# Wild coastal carpet



## Kitah (Dec 18, 2010)

Mum woke me this morning to see this guy, who was resting on a chair out the front of the house. After a few shots I left him be, and mum got me again in the afternoon when she spotted him in a tree, so I took some more photos just on dark. 

I just thought I'd share  If he/she is still around later, I may see if I can get a few more pics


----------



## bucky (Dec 18, 2010)

thats a very odd patern but very nice at the same time. great to see wild animals still visiting


----------



## Bloomster (Dec 18, 2010)

nice photo's.... and nice looking snake


----------



## pepsi111 (Dec 18, 2010)

his face almost looks like he's angry lol
but he's a nice one =]


----------



## sarah_m (Dec 18, 2010)

That's fantastic! I love the shots in the tree. 

I always look forward to your photo threads Kitah, they never disappoint!!!


----------



## Kitah (Dec 18, 2010)

I think I prefer the 'bolder' type pattening I've seen in other wild coastals, but this guys still pretty cool  I also forgot to mention that this guy is in south east Queensland, not in Townsville

Edit: Thanks Sarah! I wish I had better equipment to use at the moment, but at least I still got a few decent shots of this guy 

I just went outside again to see if he/she was still around, and found it in this position... Waiting for a potential meal to scamper past?


----------



## guzzo (Dec 18, 2010)

Hey they are really some fantastic photos.....


----------



## giggle (Dec 18, 2010)

wow... what an unusual look carpet... he doesnt seem typical for the area... you dont have any cats do you?

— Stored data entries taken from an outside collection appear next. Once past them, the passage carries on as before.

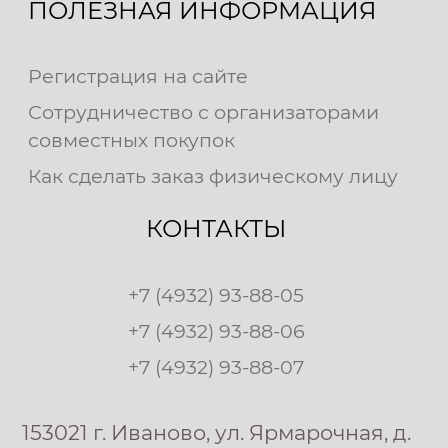
ПОЛЕЗНАЯ ИНФОРМАЦИЯ
Регистрация на сайте
Сотрудничество с организаторами
совместных покупок
Как сделать заказ физическому лицу
КОНТАКТЫ
+7 (4932) 93-88-05
+7 (4932) 93-88-06
+7 (4932) 93-88-07
153021 г. Иваново, ул. Ярмарочная, д.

He looks like hes on the hunt around your property


----------



## Kitah (Dec 18, 2010)

Thanks Guzzo 

We do have cats, but they're inside to keep them away for both the cats and the wildlife's safety. 

I also forgot to mention that this guy is about 1.8m- I have a photo of him nearly stretched out alongside the brick wall, so I measured the length of the brick and used the snake measurer program...


----------



## babba007 (Dec 19, 2010)

Unusual patterning, but very nice.


----------



## Gone_Feral (Dec 19, 2010)

Awesome! So jealous that your mum gets this type of thing happen to her.


----------



## Jeabou (Dec 19, 2010)

Kitah said:


> I also forgot to mention that this guy is in south east Queensland, not in Townsville



I got all excited when I read Tville, I am back home for the uni holidays at the moment and haven't seen any snakes yet  But I live in Brisbane, so this gets me excited nonetheless. Good find


----------



## guzzo (Dec 19, 2010)

Hey what camera and setting to get that good tounge shot???


----------



## jmcsnake (Dec 19, 2010)

I had a very similar coloured one in Indooroopily a few weeks back. I like this colour


----------



## Pythons Rule (Dec 21, 2010)

hehe pretty cool how every photo his puples would change lol, he's all calm on the first one then he's all cranky at the last..nice shots


----------



## AllThingsReptile (Dec 21, 2010)

if my mum saw a snake that size she'd probably have a heart attack 
the biggest (and pretty much only) snake we get is the good old RBB and they arent very big

mum would probably make me catch it and move it..........


----------



## Banjo (Dec 21, 2010)

Very nice pictures, I enjoy seeing wild snakes, we are suppose to be going camping at Nereum Creek near Woodford QLD over the holidays and I was looking forward to going herping, but I think with the forcast it may be flooded out. Fingers crossed.


----------



## Gusbus (Dec 21, 2010)

nice fotos mate


----------



## Braidotti (Dec 22, 2010)

Thats a awesome find


----------